School of Music
Ph.D.: The Graduate Center of the City University of New York (CUNY)
M.M.: University of Maryland
B.M.: Winthrop University
Diana Hallman, Associate Professor of Musicology at the University of Kentucky, is a cultural musicologist who focuses her research in 19th-century French opera and cultural history, with a particular focus on French grand opera. Her research interests extend to fin-de-siècle French and American music and culture, including transnational exchanges and performance history, and she is currently developing a project on social-political representation in opéra-comique. Dr. Hallman’s teaching centers on music of the 18th and 19th centuries, and she frequently offers graduate courses in opera history, the politics of opera, gender and women’s studies, cross-cultural intersections in Western and non-Western music, fin-de-siècle music and culture, and performance practice.

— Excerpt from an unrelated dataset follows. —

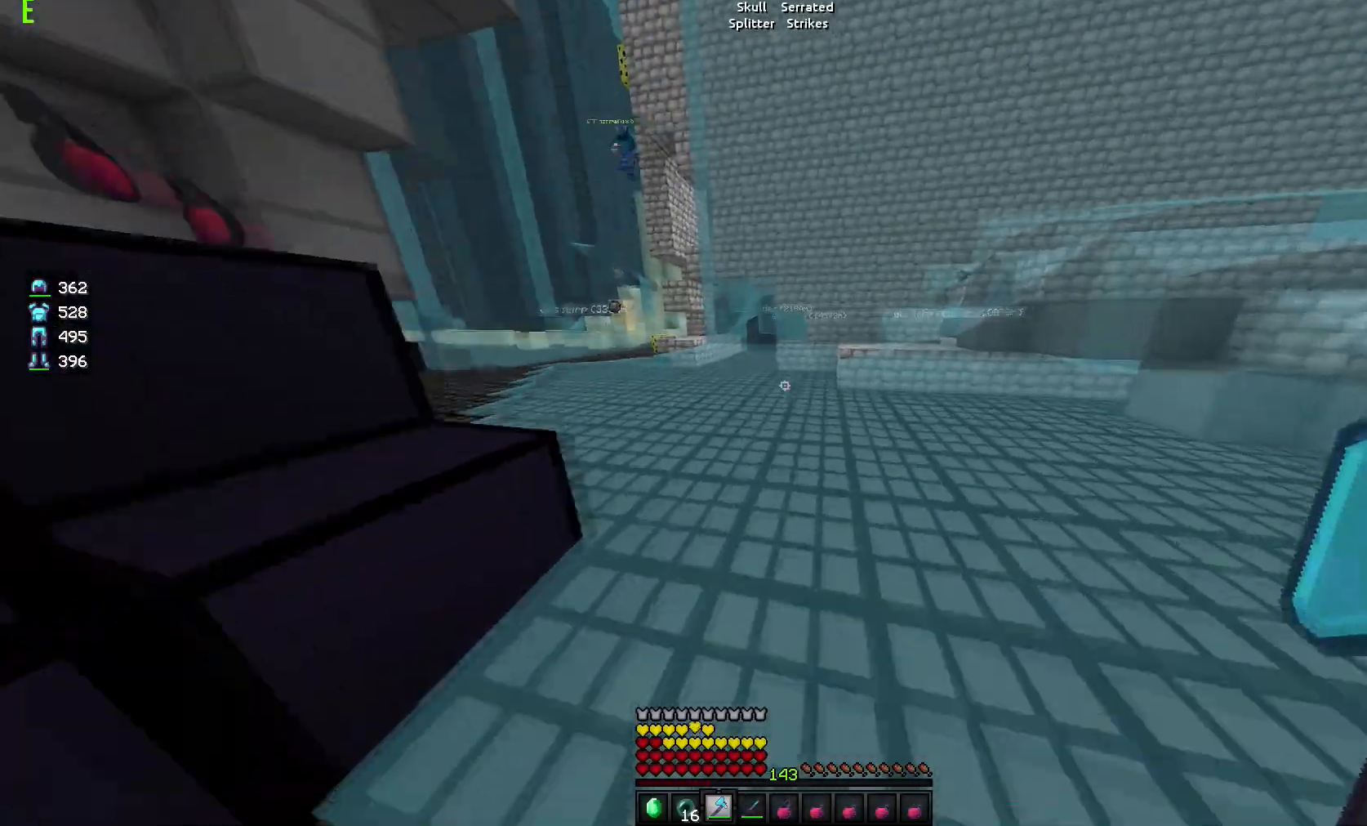
{"keys": ["w"], "mouse": [], "events": []}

She is author of the book Opera, Liberalism, and Antisemitism in Nineteenth-Century France: The Politics of Halévy’s La Juive (Cambridge Studies in Opera, Cambridge University Press, 2002; 2007), as well as chapters and articles on the life and works of composer Fromental Halévy in The Cambridge Companion to Grand Opera (Cambridge University Press, 2003), Music, Theater, and Cultural Transfer: Paris, 1830-1914 (University of Chicago Press, 2009), Le Concours du Prix de Rome de la musique, 1803-1968 (Symétrie, 2011), and Die Musik in Geschichte und Gegenwart. She is a contributor to Meyerbeer and Grand Opéra from the July Monarchy to the Present (Brepols, forthcoming) and Sephardism: Spanish Jewish History and the Modern Literary Imagination (Stanford University Press, 2012) and author of reviews of nineteenth-century music studies, as well as essays for program books of international opera houses, including the Opéra National de Paris, Metropolitan Opera, The Royal Opera-Covent Garden, Zürich Opernhaus, De Nederlandse Opera, and Göteborgsoperan.

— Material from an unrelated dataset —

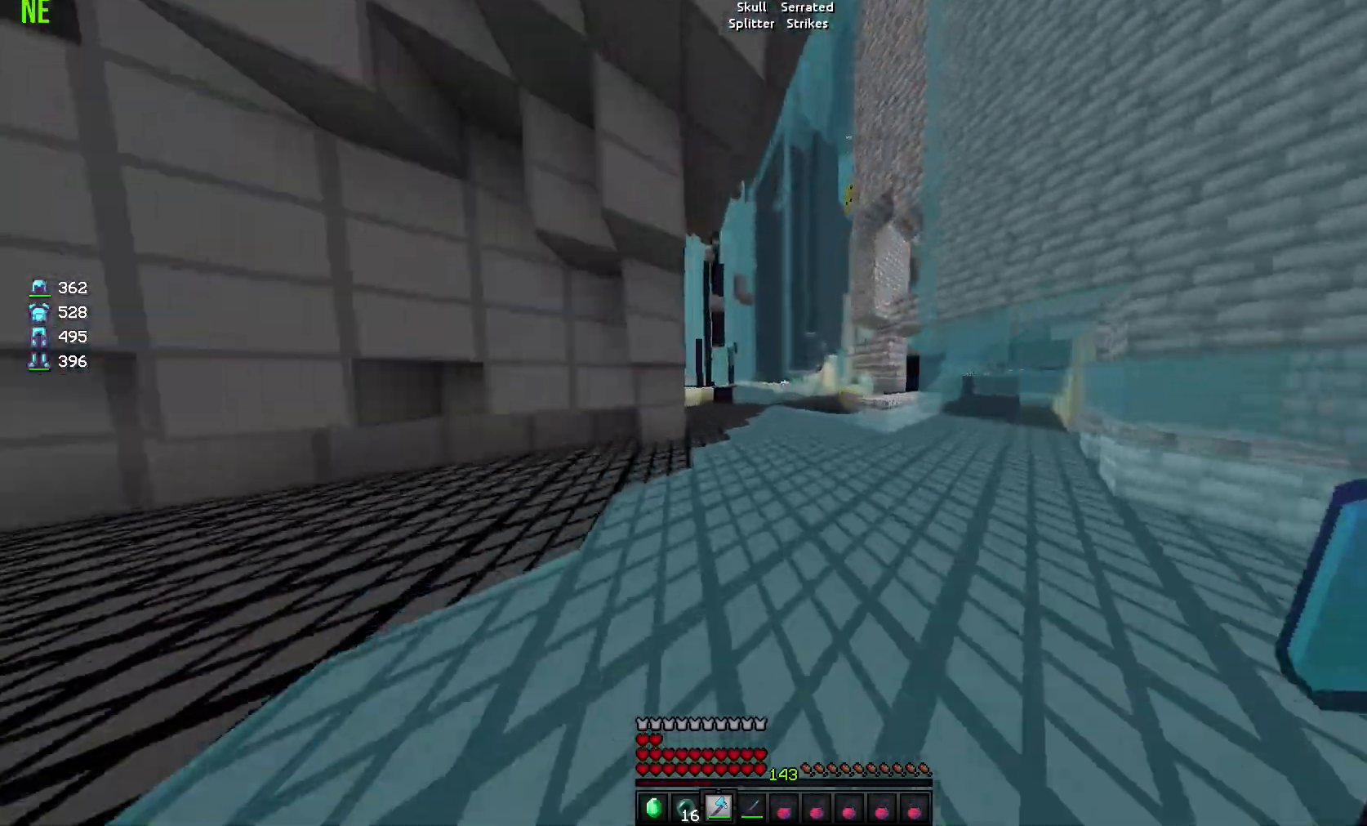
{"keys": ["w"], "mouse": [], "events": []}
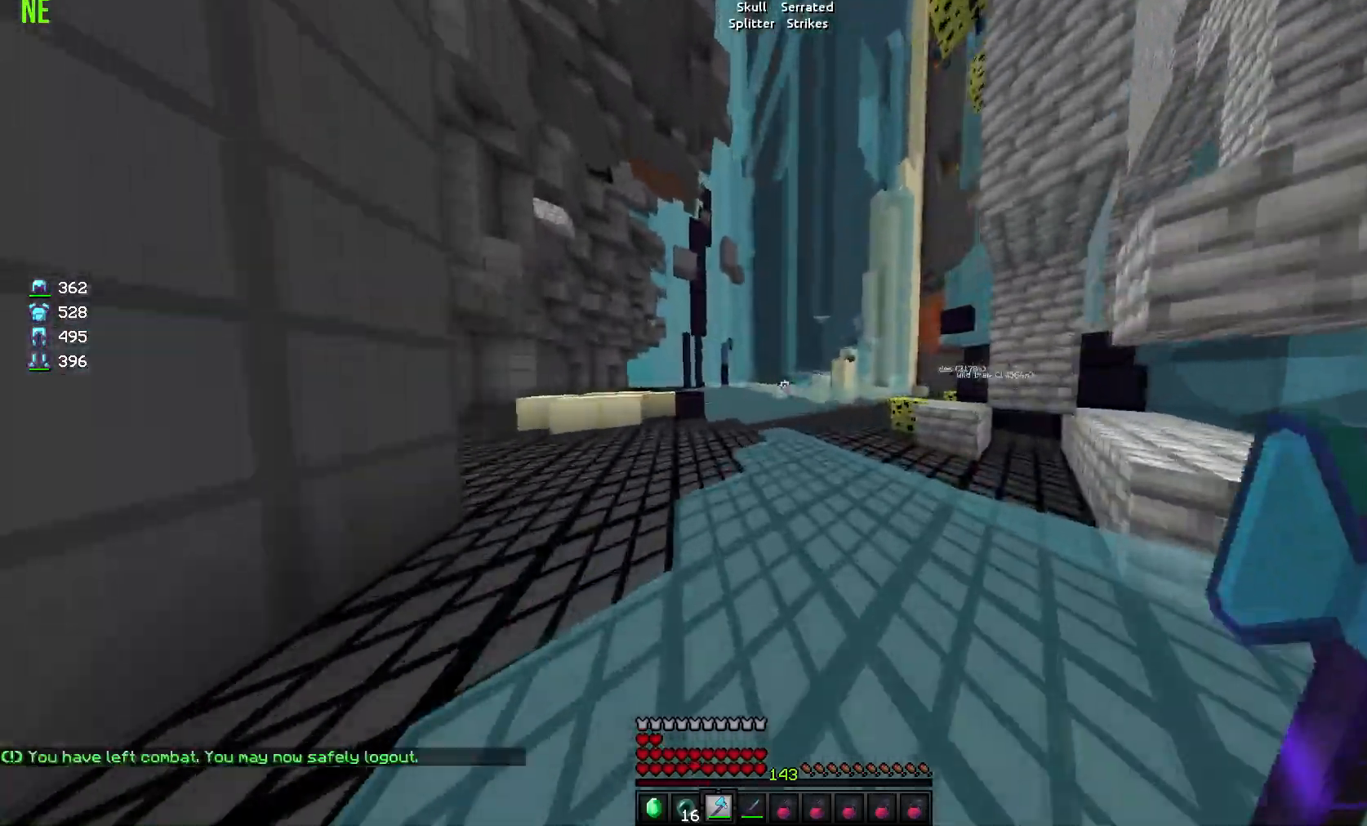
{"keys": [], "mouse": [], "events": [[33, "w", "up"]]}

Dr. Hallman joined the University of Kentucky faculty in Fall 1995, following adjunct lectureships at Catholic University, Fordham University, and Baruch College-CUNY and after completing her Ph.D. from the Graduate Center of The City University of New York. At CUNY, she received a Distinguished Dissertation Fellowship and was awarded a Barry S. Brook Dissertation Award for her dissertation on the French grand opera La Juive.
She is the recipient of the UK Research Professor Award (2016-17) and CFA Faculty Award for Research (2016), and presently serves as Coordinator of the University of Kentucky Opera Research Alliance, an alliance of scholars and performers dedicated to seeking and supporting new paths of collaborative, interdisciplinary research on opera.